Emerging tech can bolster Sustainable Development Goals

Emerging tech, including AI and Blockchain can bolster Sustainable Development Goals

Press Release

Emerging tech, including AI and Blockchain can bolster Sustainable Development Goals

Technology advances can drive large scale, sustainable change across industries and deliver the Sustainable Development Goals

Two-thirds of the 169 targets underpinning the global Sustainable Development Goals could be bolstered by technological innovation according to a new study by the World Economic Forum and PwC. The new study, Unlocking Technology for the Global Goals, analyses over 300 use cases of emerging technologies linked to the 4th Industrial Revolution (4IR) including Artificial Intelligence (AI), Blockchain, Internet of Things, 5G and drones to build the case of how advanced technologies could do more to accelerate progress towards the Global Goals. The study explores the extent to which the opportunity is being realised, the barriers and risks to scaling application and what needs to be done to unlock the enormous potential.
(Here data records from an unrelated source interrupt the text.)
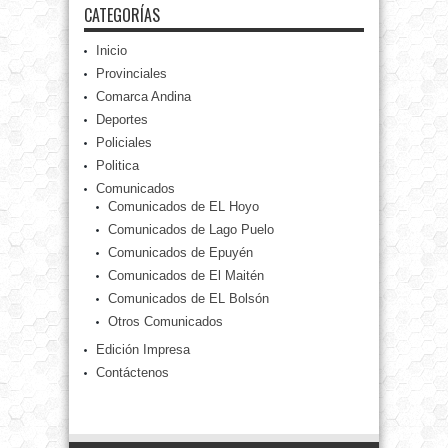
CATEGORÍAS
Inicio
Provinciales
Comarca Andina
Deportes
Policiales
Politica
Comunicados
Comunicados de EL Hoyo
Comunicados de Lago Puelo
Comunicados de Epuyén
Comunicados de El Maitén
Comunicados de EL Bolsón
Otros Comunicados
Edición Impresa
Contáctenos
Emerging technologies have high impact potential

Overall new technologies have the potential for a ‘high’ impact across over half of the Goals. The study also finds that big data platforms and AI are already supporting progress towards each and every one of the Global Goals.Across the Global Goals, and their 169 targets, 70% of the targets could be enabled by new technology applications already in deployment. 4IR technology applications today were found to play an important role for 10 of the Global Goals.

Underlying barriers affect impact

The analysis shows that today’s applications of 4IR technologies related to the Global Goals is patchy and tends to be focused on areas with mature private sector commercial benefits, including energy, industry and healthcare.

Despite the rapid rise of new technologies being applied across many aspects of industry and commerce, the study finds underlying barriers, from lack of basic infrastructure, expertise, data, and adequate market incentives and business models, through to trust, performance and security concerns.

At a country level, the study demonstrates the strong relationship between countries’ ability to innovate and their progress on the Global Goals. A lack of social acceptance can also impact adoption rates of technology solutions. Trust and acceptance both of new technologies, and tech service providers, is also creating potential barriers and a specific challenge for engaging entrepreneurs, and investors for the Global Goals.

No time to waste

The report warns that the effective design, development and deployment at scale of technologies to enable the Global Goals is not without its risks. Given the risks, and barriers to scale, harnessing 4IR technologies successfully to meet the Global Goals will require multiple stakeholders working collaboratively across government, regulation, the tech industry, investors, academia and civil society.

With just ten years left to deliver the Global Goals, the study calls on technology sector executives and government leaders to act on the study’s blueprint for coordinating, mobilising and tracking commitments and action, around a collective mission to accelerate and realise technology’s potential to tackle the Global Goals.